Renatas Pozhela told Delfi that a border guard had recorded the helicopters from the ground and had passed on the information to the military (translation by The Interpreter):
“It is possible, we recorded it visually and sent the information to the air force. The borderguard assessed the situation, that this was a violation of the border, but we are speaking of a possible violation, and the military have to confirm or deny this.”
Novaya Gazeta then reported that the unified headquarters of the Lithuanian Armed Forces said they could not confirm the encroachment because radar had not recorded the helicopters, there was only the visual sighting.

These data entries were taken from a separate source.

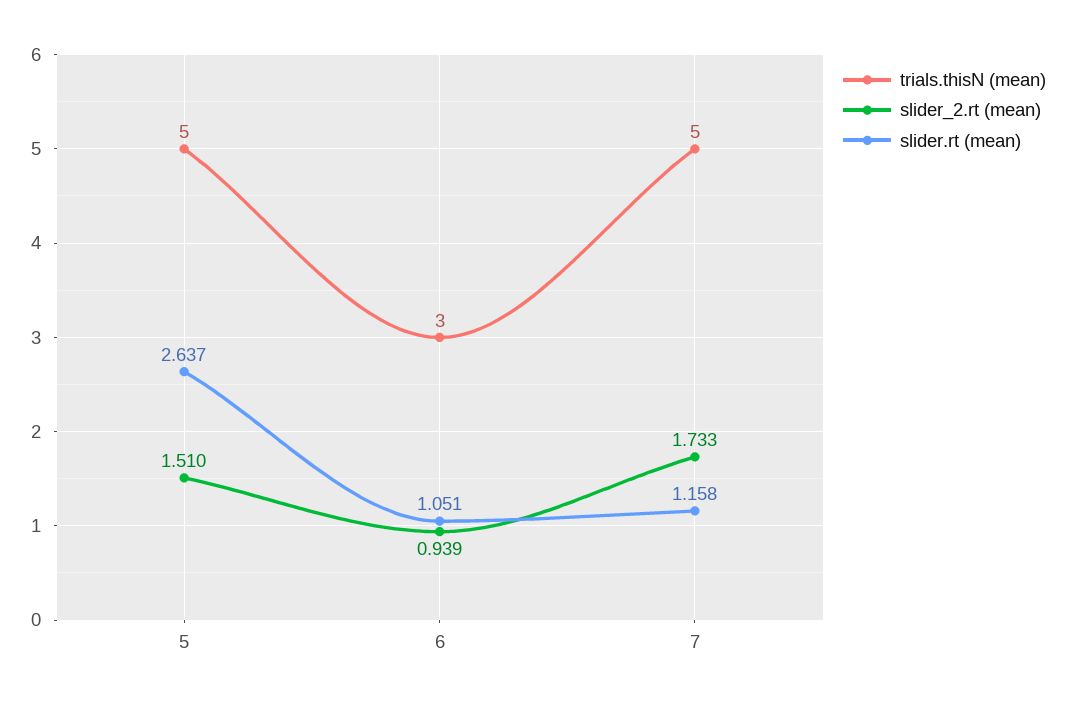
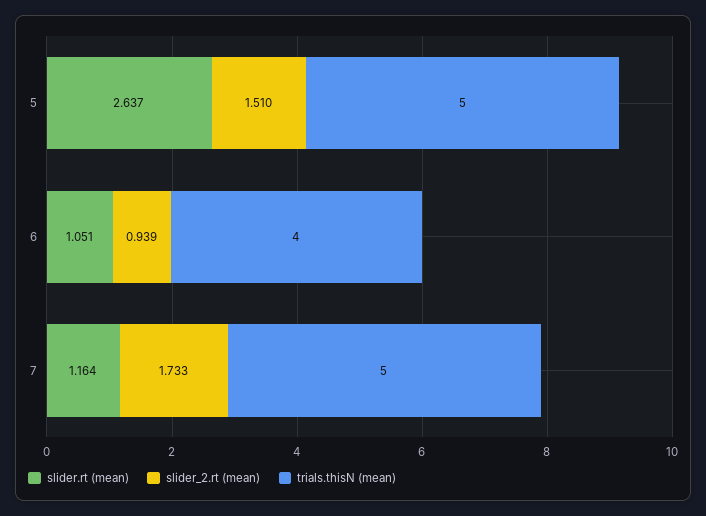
  {
    "trials.thisN (mean)": {
      "5": 5,
-     "6": 3,
+     "6": 4,
      "7": 5
    },
    "slider_2.rt (mean)": {
      "5": 1.51,
      "6": 0.939,
      "7": 1.733
    },
    "slider.rt (mean)": {
      "5": 2.637,
      "6": 1.051,
-     "7": 1.158
+     "7": 1.164
    }
  }

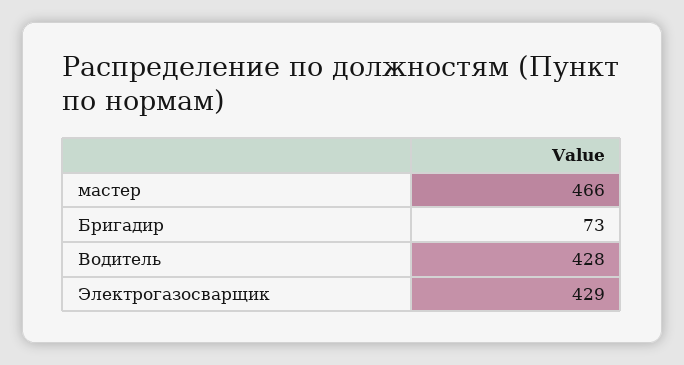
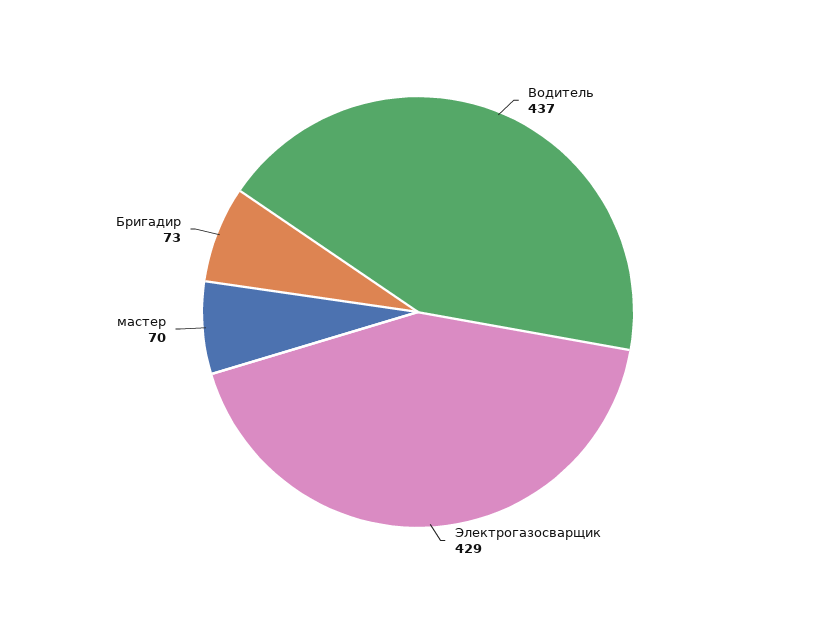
  {
-   "мастер": 466,
+   "мастер": 70,
    "Бригадир": 73,
-   "Водитель": 428,
+   "Водитель": 437,
    "Электрогазосварщик": 429
  }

The incident should be seen in the context of a number of provocations Russia has launched against its Baltic neighbours, including the flight of a Russian AN-26 plane into Estonian airspace in March, which led to an Estonian note of protest to the Russian ambassador to Talinn, and the arrest of an Estonian law-enforcer claimed to be a spy, who was later traded for Russian spies, as well as two incidents where Russian helicopters and jets harassed the USS Donald Cook in the Black Sea on April 11 and April 12.
Lithuania has expressed concern in the past about Russia’s unannounced military exercises by its border and has even issued a manual for citizens to survive a Russian invasion.
On April 13, the Kalingrad Regional Court sentenced Yevgeny Mataitis, a dual citizen of both Russia and Lithuania, to 13 years of strict-regimen labor colony on charges of treason against the state, Novaya Gazeta reported, citing a court press release.
Mataitis plead guilty to gathering and transmitting to foreign intelligence information that was classified as a state secret. Mataitis is also being stripped of his military rank, and has to pay a fine of 200,000 rubles ($3,019).
Russia continues to claim, as it did with the incident involving theUSS Donald Cook, that it was strictly adhering to international law.